ブリテン島における後期氷期旧石器時代人類の遺伝的構成(追記有)

 人間進化研究ヨーロッパ協会第12回総会で、ブリテン島における後期氷期旧石器時代人類の遺伝的構成に関する研究(Charlton et al., 2022)が報告されました。この研究の要約はPDFファイルで読めます(P24)。以下、年代は暦年代です。近年、多数の研究でユーラシア西部における最初期ヒト集団の一部の遺伝的歴史が調べられ、農耕出現のずっと前の遺伝的祖先系統(祖先系譜、祖先成分、祖先構成、ancestry)の大きな変化が明らかにされています。そうした大きな遺伝的変化の一つは、最終氷期極大期(Last Glacial Maximum、略してLGM)末と完新世(11700年前頃以降)開始との間の、後期氷期において起きました。LGMには陸地の約2/3が氷に覆われ、その後急速に氷河が後退し、LGM後のヒト集団の拡大の最北西端に位置するブリテン島は、上部旧石器時代後期の人口集団を研究できる、独特な環境状況を提供します。しかし、これまでヒト骨格資料が少ないため、ブリテン島の上部旧石器時代個体から遺伝的データは得られていませんでした。

 ゴフ洞窟(Gough’s Cave)とケンドリック洞窟(Kendrick’s Cave)は、ヒト骨格遺骸が回収されたブリテン島の計6ヶ所の遺跡のうち2ヶ所を表しています。この2ヶ所の遺跡は時代が近いものの、その埋葬慣行には際立った違いを示します。ケンドリック洞窟が埋葬遺跡として解釈されてきたのに対して、ゴフ洞窟のヒト遺骸は、食人の証拠として解釈されてきた広範なヒト骨格の変化を示します。

 15100~14850年前頃と年代測定されているゴフ洞窟のヒト側頭骨と、13800~13350年前頃と年代測定されているケンドリック洞窟の下顎第一大臼歯が、下流DNA分析の標的とされました。ひじょうに短いDNA断片回収のため設計された実施要綱の修正版を使って、DNAの抽出に27~30mgの骨もしくは歯の粉末が用いられました。合計で16点の二重鎖と二重指標付けされたDNAライブラリが、HiSeq 4000イルミナ社プラットフォームで調整され、配列されました(100塩基対×2)。

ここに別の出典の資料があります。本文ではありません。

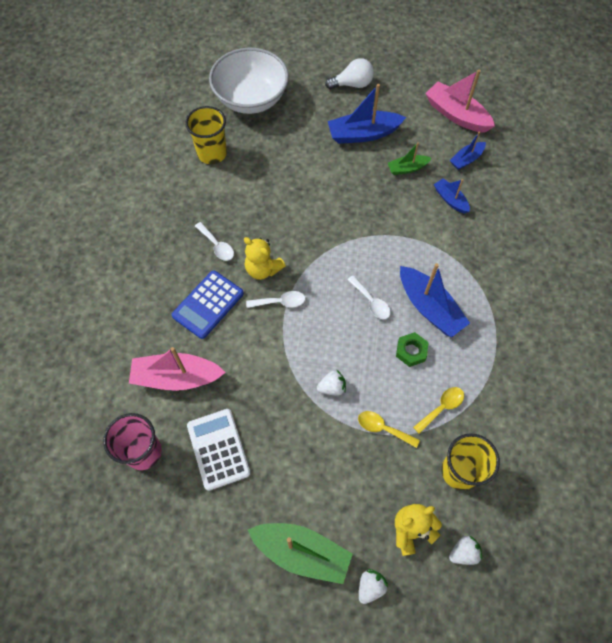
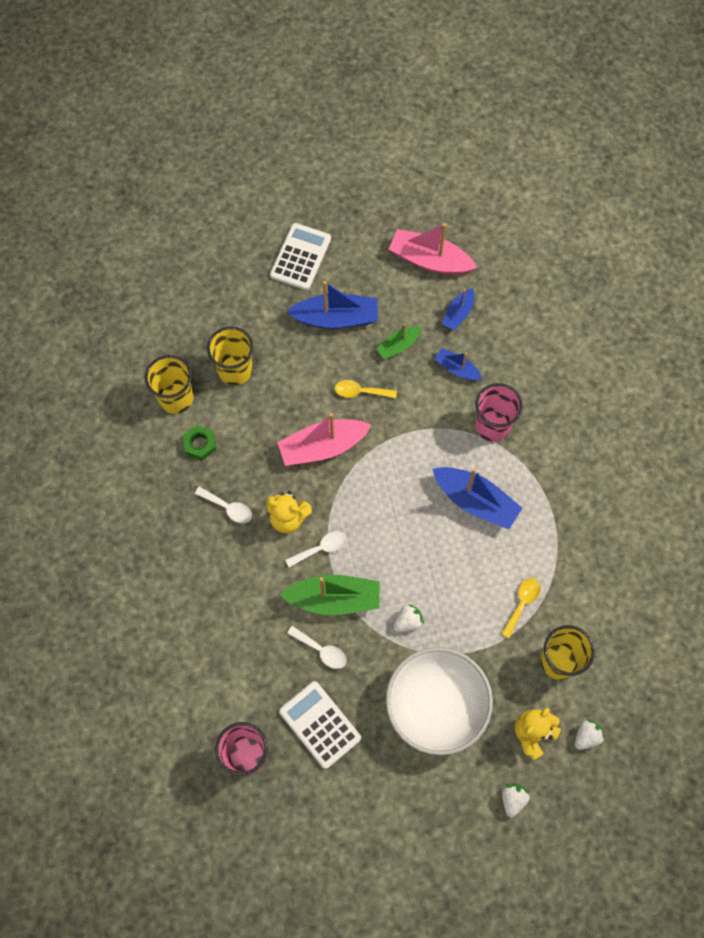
camera: 20 degrees left, 5 degrees up
(177, 377) = (247, 667): pink boat -> pink boat (322, 447)
(208, 304) = (246, 578): blue calculator -> none
(251, 99) = (192, 313): white bowl -> white bowl (436, 706)
(267, 147) = (235, 370): none -> yellow cup
(301, 552) = (438, 792): green boat -> green boat (334, 599)
(352, 84) = (300, 257): white light bulb -> white calculator
(363, 134) = (336, 318): blue boat -> blue boat turned 150 degrees counterclockwise
(371, 302) = (414, 515): white spoon -> white spoon (321, 650)
(383, 428) = (472, 645): yellow spoon -> yellow spoon (360, 392)
(411, 351) = (473, 555): green nut -> green nut (200, 444)
(466, 252) = (492, 425): none -> pink cup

 2個体の完全なミトコンドリアゲノムが54倍と35倍の網羅率で再構築されました。ゴフ洞窟個体のミトコンドリアゲノムはミトコンドリアDNA(mtDNA)ハプログループ(mtHg)U8aで、ケンドリック洞窟個体のmtHgはU5a2です。mtHg-U8aは以前にはブリテン島の初期先史時代個体では検出されていませんが、ヨーロッパの他のマグダレニアン(Magdalenian)関連個体では特定されてきました。さらに、ショットガン配列決定により、ゴフ洞窟とケンドリック洞窟の個体から合計でそれぞれ6700万および6000万の核DNA断片が回収され、平均ゲノム網羅率は、それぞれ0.53倍と0.48倍に達しました。X染色体およびY染色体と一致するDNA断片の数の比較により、ゴフ洞窟の個体は女性で、ケンドリック洞窟の個体は男性と判断されました。

 さらに、ゴフ洞窟とケンドリック洞窟の個体の核DNAデータが、古代人および現代人のより広範な一式と比較されました。f統計とqpWaveおよびqpAdmでの混合モデル化を用いて、ゴフ洞窟個体はその遺伝的祖先系統の全てが、スペインのエル・ミロン洞窟(El Mirón Cave)やベルギーのゴイエット(Goyet)の第三洞窟(Troisième caverne)などの遺跡の個体と密接に関わっている、ほぼマグダレニアン(マドレーヌ文化)と関連する個体にたどれる、と分かりました。対照的に、ケンドリック洞窟個体は、その祖先系統が、後期氷期においてヨーロッパ全域に拡大した集団にたどれます。この集団はマグダレニアン関連個体の祖先系統を置換し、イタリアのヴィラブルナ洞窟(Villabruna Cave)などの遺跡の個体群に代表されます(関連記事)。まとめると、これらの結果は、埋葬慣行も異なり、わずか600年程度の違いしかないかもしれない、後期氷期のブリテン島における遺伝的に異なる2つのヒト集団の存在を示唆しています。


参考文献:
Charlton C. et al.(2022): Dual genetic ancestries of the Late Glacial Palaeolithic in Britain. The 12th Annual ESHE Meeting.


追記(2022年10月30日)
 本論文が『ネイチャー』本誌に掲載されたので、当ブログで取り上げました(関連記事)。